Il sourit, comme piqué dans son orgueil. Voilà ! Il allait vouloir tout faire pour me donner tort.
– On parie ?
Je souris en haussant un sourcil : t'es vraiment sûr de toi mon gars ?
Je lui tendis ma main, comme par habitude à force de passer des contrats avec lui, et il s'empressa de la serrer.
– Ça marche ! lançai-je.
Il m'attira vivement contre lui et mes lèvres vinrent s'écraser contre les siennes, comme pour finaliser notre contrat.
On était maintenant... en couple ? Ces deux mots me paraissaient tellement étrange pour décrire ma relation avec Deen. Et pourtant c'était ce qu'on était maintenant.
– Par contre on oublie tout du speech de canard que je t'ai fait ?
J'éclatai de rire. Ah oui le fameux discours. Je l'avais énormément apprécié et ça m'avait fait plaisir qu'il s'ouvre à moi, mais la Maëlle joueuse ne pouvait s'empêcher de penser qu'elle avait par la même occasion obtenu un moyen de pression.
Le rappeur me repoussa, comme s'il avait lu dans mes pensées :
– Putain j'te connais par cœur, sérieux t'avise pas d'utiliser ça comme un doss' contre oim ! me menaça-t-il.
Je ris de plus belle et je vis son air agacé se transformer en amusement. Ses mains vinrent se poser sur mes hanches, et je ne tardai pas à me tordre sous ses pincements et ses chatouilles. Mes abdos me faisaient mal à force de rire.
– T'es ma meuf, tu devrais me respecter un minimum, dit-il en rigolant tout en continuant sa torture.
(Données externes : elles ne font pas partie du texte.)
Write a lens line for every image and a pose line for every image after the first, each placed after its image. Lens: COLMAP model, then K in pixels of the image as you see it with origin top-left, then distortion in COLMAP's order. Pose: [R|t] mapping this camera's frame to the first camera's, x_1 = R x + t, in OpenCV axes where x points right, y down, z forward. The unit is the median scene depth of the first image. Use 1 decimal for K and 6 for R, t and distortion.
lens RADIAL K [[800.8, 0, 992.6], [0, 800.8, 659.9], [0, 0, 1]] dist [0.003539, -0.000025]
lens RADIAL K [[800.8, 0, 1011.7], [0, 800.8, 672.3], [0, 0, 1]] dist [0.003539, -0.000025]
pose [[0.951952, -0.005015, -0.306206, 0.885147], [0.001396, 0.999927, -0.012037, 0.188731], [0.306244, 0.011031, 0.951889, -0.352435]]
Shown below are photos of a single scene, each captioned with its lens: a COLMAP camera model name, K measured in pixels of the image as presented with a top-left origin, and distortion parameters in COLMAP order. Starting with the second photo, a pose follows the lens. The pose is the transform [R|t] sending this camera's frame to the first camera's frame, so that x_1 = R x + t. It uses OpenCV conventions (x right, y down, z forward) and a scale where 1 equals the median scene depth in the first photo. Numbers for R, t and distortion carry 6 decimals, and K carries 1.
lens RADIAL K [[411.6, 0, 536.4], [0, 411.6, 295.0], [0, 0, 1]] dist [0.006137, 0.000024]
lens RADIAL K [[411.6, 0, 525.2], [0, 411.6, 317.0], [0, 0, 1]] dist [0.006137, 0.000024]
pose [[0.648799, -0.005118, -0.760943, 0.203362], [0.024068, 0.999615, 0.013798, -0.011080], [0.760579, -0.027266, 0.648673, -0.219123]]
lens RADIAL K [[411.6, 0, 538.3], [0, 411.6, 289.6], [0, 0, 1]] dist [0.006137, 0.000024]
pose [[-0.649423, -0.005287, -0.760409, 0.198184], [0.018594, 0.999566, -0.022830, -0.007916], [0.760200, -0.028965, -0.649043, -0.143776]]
Ça fait même pas cinq minutes tu casses déjà les couilles !
– C'est toi qui a proposé, parvins-je à articuler entre deux soubresauts. Alors que l'autre jour tu disais qu'il fallait être inconscient ou suicidaire pour sortir avec moi.
– Ouais bah j'aurais dû m'écouter.
Il me lâcha finalement, et d'un commun accord nous décidâmes de nous recoucher. Ce con m'avait quand même réveillé une heure seulement après que je me sois endormie et il était maintenant sept heure. Nous étions épuisés et je me doutais que la journée n'allait pas être très productive.
Je roulai sur le côté et je sentis bientôt le ventre du rappeur se coller contre mon dos et ses bras m'envelopper. J'avais encore du mal à me dire qu'un mec aussi sûr et fier de lui pouvait être aussi tendre.
Sur le point de m'endormir, je me remémorai les mots qu'il avait employé un peu plus tôt, et en guise de bonne nuit, je réussi à sortir une faible phrase :
– « Ma meuf »... J'crois que j'aime bien être ta meuf.
Je sentis les lèvres du rappeur se mouvoir en un sourire contre mon omoplate.